In fact this ‘selection process’ starts at birth. For example, if one wants to become an actor, the soul chooses parents accordingly who either belong to the industry or will be sympathetic to the inclination. Then one finds people who will help achieve this dream. One merges with their purpose and eventually finds a new path to achieve one’s own purpose. Take Jesus for example; he was baptized by John the Baptist, so was John his teacher? Similarly Buddha learnt from many teachers before he achieved enlightenment. The important thing is that one may learn from multiple teachers in order to create one’s own philosophy.
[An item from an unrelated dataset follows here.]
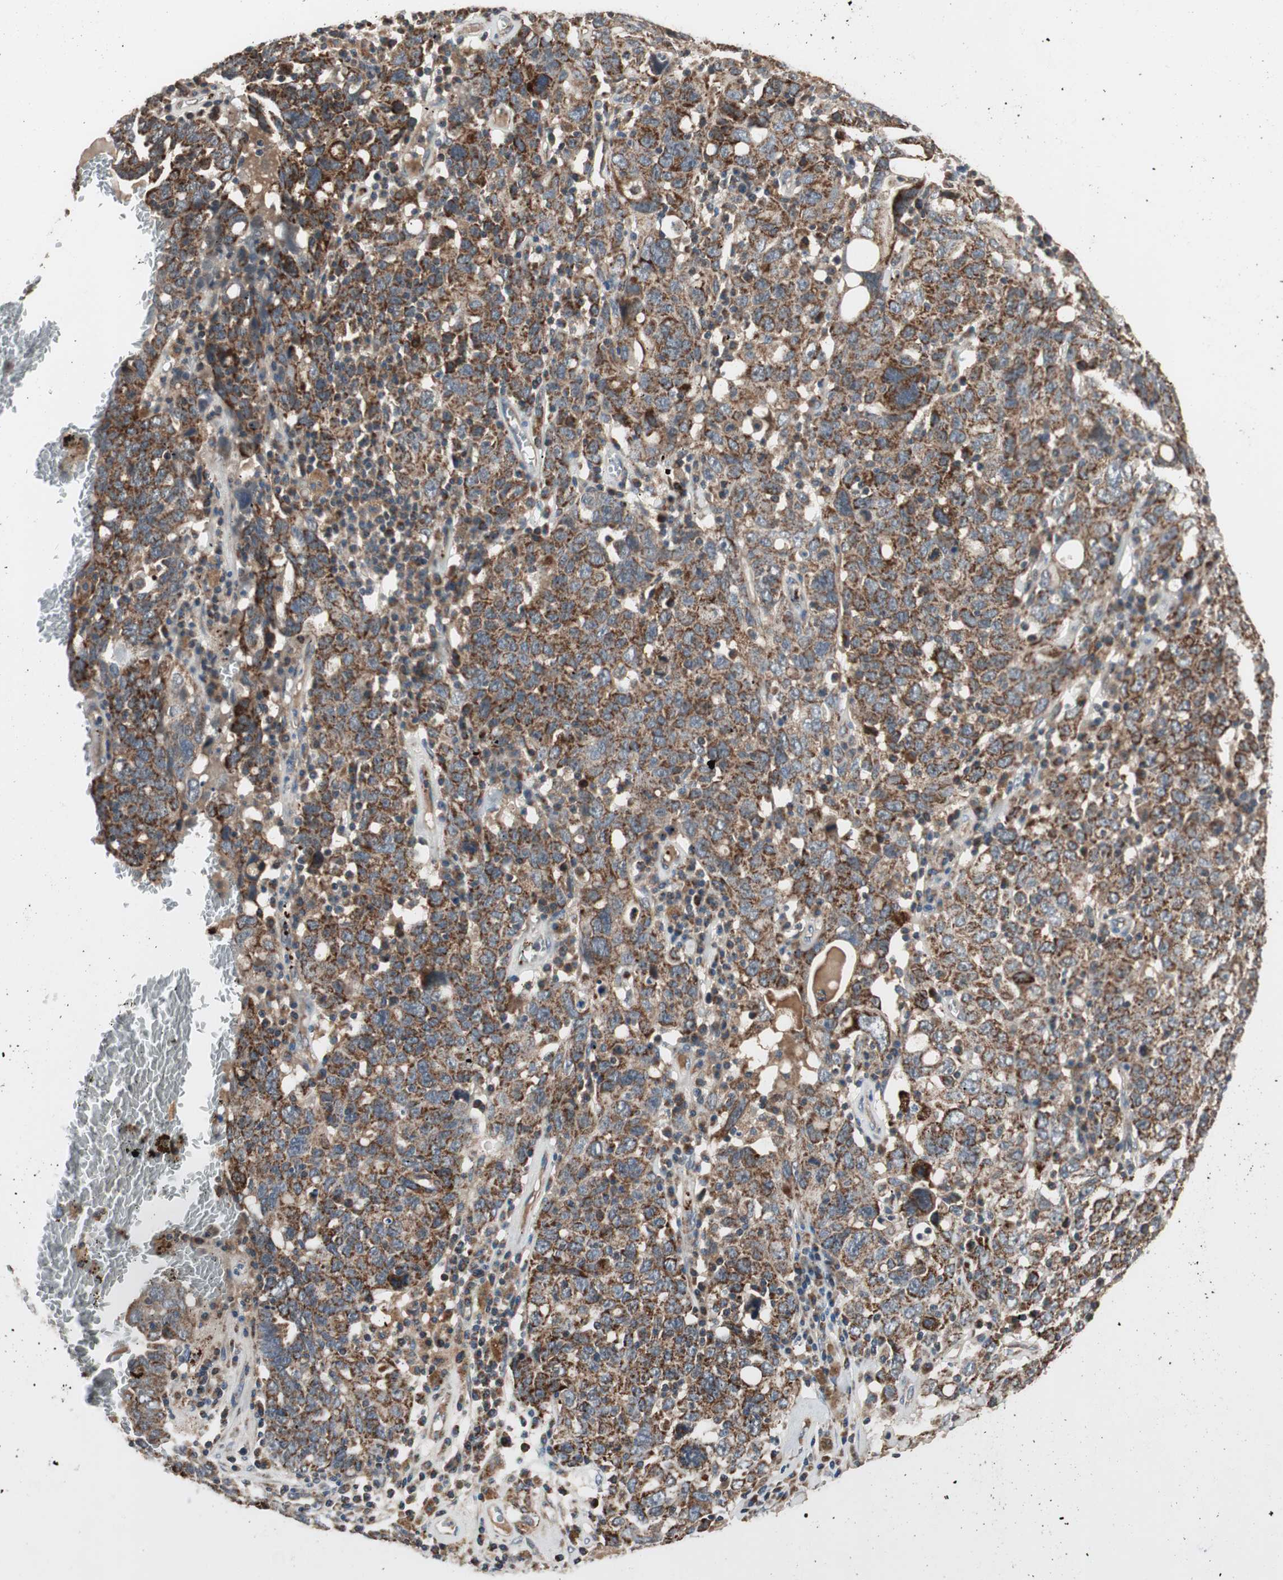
{"staining": {"intensity": "strong", "quantity": ">75%", "location": "cytoplasmic/membranous"}, "tissue": "ovarian cancer", "cell_type": "Tumor cells", "image_type": "cancer", "snomed": [{"axis": "morphology", "description": "Carcinoma, endometroid"}, {"axis": "topography", "description": "Ovary"}], "caption": "A histopathology image of human ovarian cancer stained for a protein displays strong cytoplasmic/membranous brown staining in tumor cells. (Stains: DAB in brown, nuclei in blue, Microscopy: brightfield microscopy at high magnification).", "gene": "AKAP1", "patient": {"sex": "female", "age": 62}}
When I look at people around me, especially those talking about spiritual gurus, they keep talking about who their teacher is and how great he or she is. My advise to them is to forget how famous their teacher is and focus on living the teachings of that person. In Mahatma Gandhi’s words, “Be the change you want to see”; live his/her teachings; don’t just talk about it. If you are truly able to do this it will be the highest service you can carry out for your teacher. But this is easier said than done. Also, what is more important is to understand the spirit of the teachings and not to live by the letter. A word of warning here: Many of us have come across the term “the zeal of a new convert”. In the course of my spiritual journey I have come across many people who feel their philosophy is the only one worth following and set about trying to reshape the world to fit their belief system. New students constantly spout their teachers’ words but do not imbibe those teachings. It is important to translate thoughts to words and then finally to action, else the learning is meaningless.